In an interview with Ezra Klein for The New York Times, responding to Klein's question whether Khalil thought Hamas, with its October 7 attacks, wanted to pull Israel into "some kind of war" or whether the attacks were something that "needed to happen to break the equilibrium", Khalil said he saw it more as the latter: that it was "a desperate attempt to tell the world that Palestinians are here, that Palestinians are part of the equation", driven by the absence of a political process and the imminence of an Israel-Saudi Arabia deal. He added, "they had to do that, according to their calculations—which, it's obvious, were not right." Khalil also opposed the expectation that Palestinians should be "perfect victims after 75 years of dispossession, of killing people in Gaza, being under siege—at that point for over 17 years."
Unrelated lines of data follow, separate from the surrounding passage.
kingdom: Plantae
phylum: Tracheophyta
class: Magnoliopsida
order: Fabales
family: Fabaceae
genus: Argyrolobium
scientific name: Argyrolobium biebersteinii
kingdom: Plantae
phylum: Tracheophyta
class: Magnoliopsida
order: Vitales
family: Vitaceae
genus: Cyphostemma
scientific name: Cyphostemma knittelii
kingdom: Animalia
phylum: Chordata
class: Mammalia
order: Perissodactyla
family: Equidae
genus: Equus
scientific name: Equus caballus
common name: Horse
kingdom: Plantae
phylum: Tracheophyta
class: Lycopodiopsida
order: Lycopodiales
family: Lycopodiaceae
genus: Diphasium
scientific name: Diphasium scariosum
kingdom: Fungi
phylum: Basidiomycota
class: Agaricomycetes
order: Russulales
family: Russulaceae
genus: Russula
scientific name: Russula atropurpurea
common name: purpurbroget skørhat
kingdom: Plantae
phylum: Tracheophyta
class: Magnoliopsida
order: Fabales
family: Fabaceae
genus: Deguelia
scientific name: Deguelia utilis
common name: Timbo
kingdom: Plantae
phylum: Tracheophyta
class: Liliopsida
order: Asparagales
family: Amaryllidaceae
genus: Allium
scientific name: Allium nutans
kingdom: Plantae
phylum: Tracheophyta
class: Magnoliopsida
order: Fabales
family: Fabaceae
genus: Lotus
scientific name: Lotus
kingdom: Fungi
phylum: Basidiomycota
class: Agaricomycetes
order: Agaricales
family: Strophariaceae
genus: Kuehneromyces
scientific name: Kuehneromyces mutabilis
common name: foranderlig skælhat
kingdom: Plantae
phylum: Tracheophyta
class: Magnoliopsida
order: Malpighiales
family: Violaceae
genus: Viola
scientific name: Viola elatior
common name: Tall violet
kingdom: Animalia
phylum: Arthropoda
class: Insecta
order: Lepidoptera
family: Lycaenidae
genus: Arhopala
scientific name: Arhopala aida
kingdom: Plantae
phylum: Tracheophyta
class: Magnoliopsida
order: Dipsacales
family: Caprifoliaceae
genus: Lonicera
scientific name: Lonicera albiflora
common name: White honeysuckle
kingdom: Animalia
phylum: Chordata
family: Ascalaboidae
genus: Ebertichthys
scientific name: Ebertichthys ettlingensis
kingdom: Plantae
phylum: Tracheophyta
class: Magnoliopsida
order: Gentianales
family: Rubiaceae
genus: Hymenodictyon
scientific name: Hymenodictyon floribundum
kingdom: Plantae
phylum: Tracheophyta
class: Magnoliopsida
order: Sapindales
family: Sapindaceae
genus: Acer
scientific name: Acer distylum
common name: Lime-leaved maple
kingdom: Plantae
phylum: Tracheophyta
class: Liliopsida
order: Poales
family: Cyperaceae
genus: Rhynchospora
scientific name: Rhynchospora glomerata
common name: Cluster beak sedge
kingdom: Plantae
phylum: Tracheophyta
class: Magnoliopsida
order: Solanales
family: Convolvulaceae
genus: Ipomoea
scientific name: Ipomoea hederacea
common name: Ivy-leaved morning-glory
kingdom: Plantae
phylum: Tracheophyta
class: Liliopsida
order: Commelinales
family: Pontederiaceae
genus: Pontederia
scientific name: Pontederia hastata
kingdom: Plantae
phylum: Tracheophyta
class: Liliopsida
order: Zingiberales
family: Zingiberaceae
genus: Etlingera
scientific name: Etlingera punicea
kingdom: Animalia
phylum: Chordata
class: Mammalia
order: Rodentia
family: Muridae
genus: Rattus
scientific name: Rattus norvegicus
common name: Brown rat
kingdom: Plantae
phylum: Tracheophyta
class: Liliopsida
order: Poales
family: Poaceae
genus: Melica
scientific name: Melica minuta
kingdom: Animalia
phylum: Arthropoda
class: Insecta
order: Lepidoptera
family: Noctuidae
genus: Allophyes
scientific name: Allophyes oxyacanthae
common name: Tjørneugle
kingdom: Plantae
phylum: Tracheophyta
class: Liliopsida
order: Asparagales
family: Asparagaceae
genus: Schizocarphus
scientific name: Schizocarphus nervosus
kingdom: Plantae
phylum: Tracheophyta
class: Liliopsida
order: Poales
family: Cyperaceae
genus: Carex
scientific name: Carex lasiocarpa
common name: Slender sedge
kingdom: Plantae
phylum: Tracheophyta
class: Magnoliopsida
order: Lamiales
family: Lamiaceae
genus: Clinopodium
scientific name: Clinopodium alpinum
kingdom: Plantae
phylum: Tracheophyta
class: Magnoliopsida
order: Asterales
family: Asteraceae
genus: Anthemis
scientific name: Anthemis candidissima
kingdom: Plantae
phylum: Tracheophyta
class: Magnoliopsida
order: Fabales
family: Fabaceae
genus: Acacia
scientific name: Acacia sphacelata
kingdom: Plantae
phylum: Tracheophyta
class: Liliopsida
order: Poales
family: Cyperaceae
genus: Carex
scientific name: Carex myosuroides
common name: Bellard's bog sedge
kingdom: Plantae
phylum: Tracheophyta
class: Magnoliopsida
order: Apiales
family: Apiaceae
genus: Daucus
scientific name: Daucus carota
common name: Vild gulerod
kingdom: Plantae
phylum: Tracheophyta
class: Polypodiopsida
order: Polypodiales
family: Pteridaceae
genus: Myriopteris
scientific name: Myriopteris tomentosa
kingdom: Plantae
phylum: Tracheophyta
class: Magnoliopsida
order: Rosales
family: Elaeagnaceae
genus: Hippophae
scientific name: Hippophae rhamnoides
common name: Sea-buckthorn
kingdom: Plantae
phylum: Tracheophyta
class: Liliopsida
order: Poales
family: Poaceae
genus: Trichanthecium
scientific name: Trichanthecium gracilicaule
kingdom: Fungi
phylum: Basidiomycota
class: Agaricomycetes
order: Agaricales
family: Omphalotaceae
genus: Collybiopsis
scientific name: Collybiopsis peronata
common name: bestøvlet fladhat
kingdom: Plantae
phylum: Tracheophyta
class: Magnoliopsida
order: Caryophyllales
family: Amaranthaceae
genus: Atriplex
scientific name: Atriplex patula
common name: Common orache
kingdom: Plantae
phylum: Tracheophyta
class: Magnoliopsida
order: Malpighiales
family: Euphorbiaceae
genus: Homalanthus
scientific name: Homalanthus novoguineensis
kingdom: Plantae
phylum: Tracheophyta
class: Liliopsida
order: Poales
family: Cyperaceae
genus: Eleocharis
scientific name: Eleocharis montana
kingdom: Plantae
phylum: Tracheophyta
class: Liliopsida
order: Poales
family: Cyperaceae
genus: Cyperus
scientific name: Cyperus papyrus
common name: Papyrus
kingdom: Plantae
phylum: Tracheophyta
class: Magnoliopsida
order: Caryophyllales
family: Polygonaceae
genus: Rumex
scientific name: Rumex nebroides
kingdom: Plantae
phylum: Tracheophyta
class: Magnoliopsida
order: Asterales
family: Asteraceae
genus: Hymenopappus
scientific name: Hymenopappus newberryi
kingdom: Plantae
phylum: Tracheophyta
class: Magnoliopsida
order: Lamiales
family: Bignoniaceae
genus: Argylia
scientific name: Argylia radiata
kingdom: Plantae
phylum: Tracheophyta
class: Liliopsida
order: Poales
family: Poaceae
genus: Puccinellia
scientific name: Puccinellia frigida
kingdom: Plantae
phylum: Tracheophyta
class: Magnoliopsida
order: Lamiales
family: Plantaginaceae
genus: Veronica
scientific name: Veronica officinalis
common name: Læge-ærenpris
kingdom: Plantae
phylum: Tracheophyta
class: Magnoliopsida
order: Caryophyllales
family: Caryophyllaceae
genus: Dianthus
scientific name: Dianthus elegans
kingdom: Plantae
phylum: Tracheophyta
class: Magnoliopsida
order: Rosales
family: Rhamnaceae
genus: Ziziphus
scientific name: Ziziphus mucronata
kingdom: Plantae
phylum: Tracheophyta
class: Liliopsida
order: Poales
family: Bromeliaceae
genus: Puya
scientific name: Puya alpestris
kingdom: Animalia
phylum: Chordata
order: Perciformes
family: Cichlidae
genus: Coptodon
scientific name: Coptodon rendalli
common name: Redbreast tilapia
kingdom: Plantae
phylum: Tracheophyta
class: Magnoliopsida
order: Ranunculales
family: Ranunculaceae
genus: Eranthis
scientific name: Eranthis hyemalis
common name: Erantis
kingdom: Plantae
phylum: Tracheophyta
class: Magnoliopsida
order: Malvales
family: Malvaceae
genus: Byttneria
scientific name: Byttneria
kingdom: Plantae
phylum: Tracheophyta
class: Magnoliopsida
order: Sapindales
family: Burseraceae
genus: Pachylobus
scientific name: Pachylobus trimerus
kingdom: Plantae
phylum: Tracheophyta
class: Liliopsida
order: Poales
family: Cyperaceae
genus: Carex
Of the conduct of Columbia University's administration in the early days of the Gaza war, Khalil said, "The narrative that Columbia pushed from the very beginning was a very pro-Israel narrative. By October 8, there were hundreds of Palestinians killed by Israel. Yet Columbia erased that from their communication." Khalil said that Palestinian students' appeals for academic accommodations and acknowledgement of Palestinian suffering were not addressed: "Our ask was very simple: Treat us equally, see us as humans. Yet that was met with opposition or just no answers whatsoever." Of antisemitism at Columbia University, Khalil said, "there is, of course, no place for antisemitism" in the Palestine solidarity student movement, and that there was "manufactured hysteria about antisemitism at Columbia because of the protests", adding, "it's not like antisemitism is happening at Columbia because of the Palestine movement".

== Personal life ==
Khalil is married to Noor Abdalla, a U.S. citizen. The couple has one son who was born while Khalil was incarcerated.